Your more than welcome to submit a pull request for any new features you'd like me to add/support. As for my code. I wrote it in a day for a specific page. After seeing people with similar needs on stack-overflow I decided to clean it up a bit and make it a plugin, never really spent a whole lot of time on it. I think my filterable plugin deserves more attention this this one does (http://lightswitch05.github.io/filterable)
The non-webdev part of me is rather depressed that we've resorted to storing N typically homogeneous records in a way which results in the serialization of field names N times.
Wouldn't it be nicer to make the default format an object of arrays rather than an array of objects?
But to do easy and ~beautiful~ work on the objects (and to work on them the way most JS libraries expect data) you'd have to zipper the arrays together anyway.
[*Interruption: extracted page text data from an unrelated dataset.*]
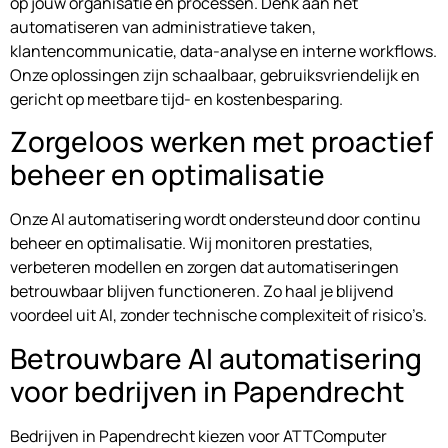
op jouw organisatie en processen. Denk aan het
automatiseren van administratieve taken,
klantencommunicatie, data-analyse en interne workflows.
Onze oplossingen zijn schaalbaar, gebruiksvriendelijk en
gericht op meetbare tijd- en kostenbesparing.
Zorgeloos werken met proactief
beheer en optimalisatie
Onze AI automatisering wordt ondersteund door continu
beheer en optimalisatie. Wij monitoren prestaties,
verbeteren modellen en zorgen dat automatiseringen
betrouwbaar blijven functioneren. Zo haal je blijvend
voordeel uit AI, zonder technische complexiteit of risico’s.
Betrouwbare AI automatisering
voor bedrijven in Papendrecht
Bedrijven in Papendrecht kiezen voor ATTComputer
Awesome. Something else that would be nice is to be able to go from JSON to HTML table. There are a few libraries out there that do this but none seem to be updated or recent. Any suggestions would be greatly appreciated.
It might be overkill if you don't need interactive features, but my ATable[1] library takes a 2-dimensional array representation of the data, and turns it into an HTML table. I will add support for an array of JSON objects as the data source soon.
I'm not trying to sound harsh, I just don't understand when I'd ever need to do something like this.